The combined budget of the education sector accounts for Php 672.4 Billion. It includes Department of
Education (DepEd) (Php 553.3 Billion), State Universities and Colleges (Php 62.1 Billion), Commission on
Higher Education (CHED) (Php 49.4 Billion) and Techinical Education and Skills Development Authority
(TESDA) (Php 7.6 Billion).
Also, for the education sector, the rollout of the free college education program under Republic Act
10931 or the Universal Access to Quality Tertiary Education Act was provided Php 40 Billion to cover the
free tuition and miscellaneous fees for college students in all SUCs nationwide. The 2018 budget will
also ensure the implementation of free Wi-Fi for all SUCs amounting to Php 327 million.
Also funded under the 2018 budget is the purchase of body cameras for PNP members amounting
to Php 334 million (up from the initial allocation of P100 million); acquisition of two single-engine
helicopters with a funding of Php 451 million; housing for PNP, AFP members worth Php 952 million (up
from the realigned P900-million Oplan Double Barrel fund); and the increase of police stations’ funds
by adding Php 850 million to their Maintenance and Other Operating Expenses.
Included in the budget is the Php 3.5-billion subsidy for the Philippine Health Insurance Corporation
budget for the cost of healthcare benefits of government employees in the Executive branch.
The 2018 budget also includes a Php 10-billion allocation for the Marawi Rehabilitation and Recovery
Program lodged in the National Disaster Risk Reduction Management Fund (NDRRMF). The amount
will fund the infrastructure, housing, healthcare, education and livelihood needs of the communities
affected by the war.
The Department of Public Works and Highways (DPWH) is provided with Php 637.9 Billion with a 40.3%
increase from its 2017 budget. On the other hand, the Department of Transportation (DOTr) gets Php
66.3 Billion for a 24.4% increase.
The other agencies with highest appropriations include Department of Interior and Local Government
(DILG) (Php 170.8 billion), Department of National Defense (DND) (Php 149.7 billion). Department of
Health (DOH), inclusive of the allocation for the Philippine Health Insurance Corporation (PHIC) (Php
167.9 Billion).
Under the Constitution, the Congress, voting jointly, has the sole power to extend martial law. A
majority vote of the two chambers — or at least 158 members — was necessary to pass the Resolution.
As a whole, there were 240 members of Congress who approved the motion to extend Martial Law and
27 who voted against the extension.
The overwhelming approval in the House of Representatives, where 226 voted yes while 23 voted no,
simply demonstrates the strength of the “supermajority” in the Lower House. In the Senate, a total of
14 senators voted in favor of the motion and 4 were against it.
Before the end of 2017, some members of the opposition filed a petition in the Supreme Court to
issue a temporary restraining order (TRO) on the extension of martial law and the suspension of writ of
habeas corpus.

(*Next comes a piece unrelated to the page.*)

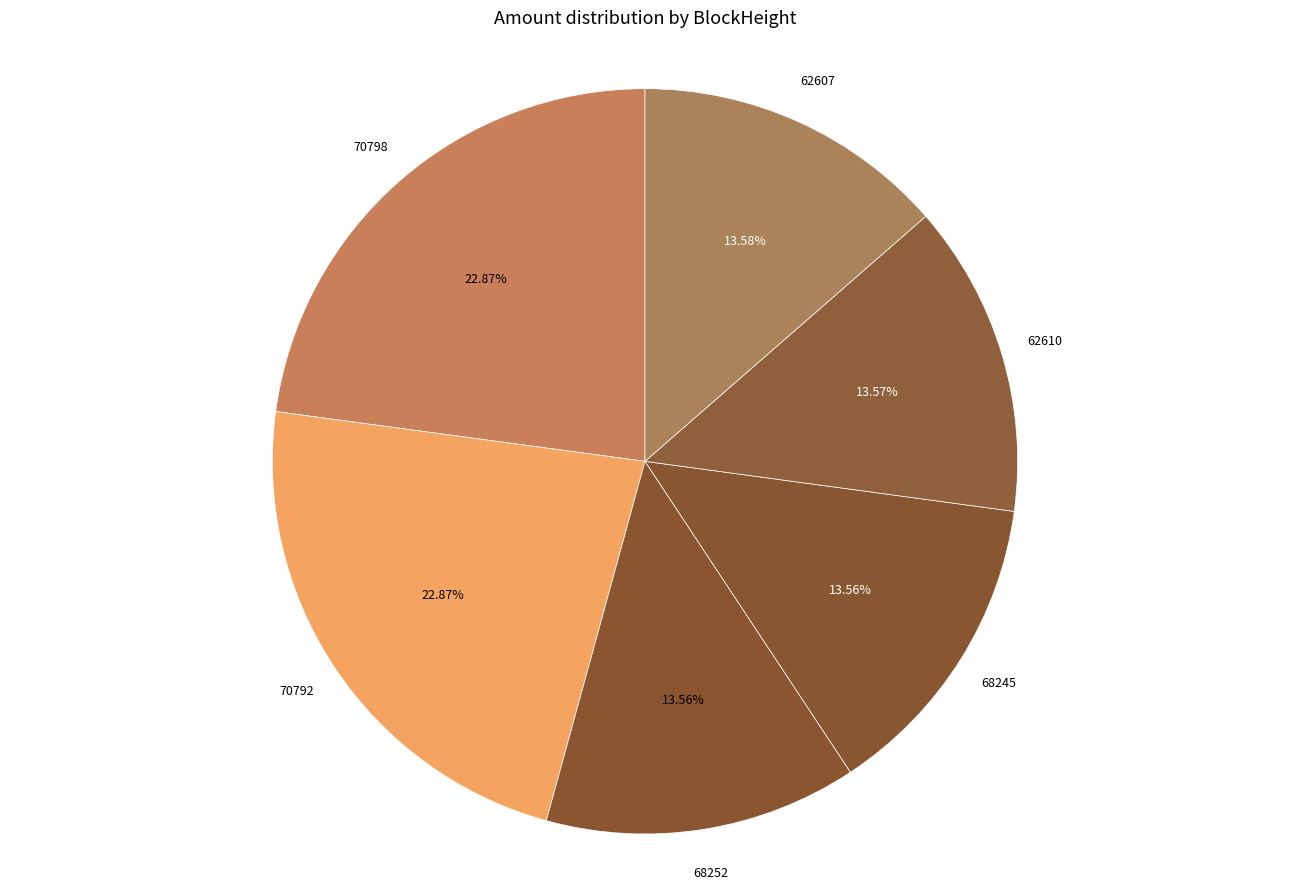

What is the ratio of the value at 70792 to the value at 68245?

1.7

They argued that the latest request of the President for Martial Law extension has no
basis as the siege of Marawi City by Islamic State-linked fighters is already over. Albay Representative
Edcel Lagman said that “imminent danger of rebellion or invasion is no longer a ground for the
declaration or extension of martial law.”
The President in his letter to Congress stressed that Mindanao continues to be a “hotbed of rebellion”
noting the presence of DAESH-Inspired Da’awatul islamiyah Waliyatui Masriq (DIWM), other like-minded
Local/Foreign Terrorist Groups (L/FTGs) and Armed Lawless Groups (ALGs), and the communist terrorists
(CTs) and their coddlers, supporters, and financiers.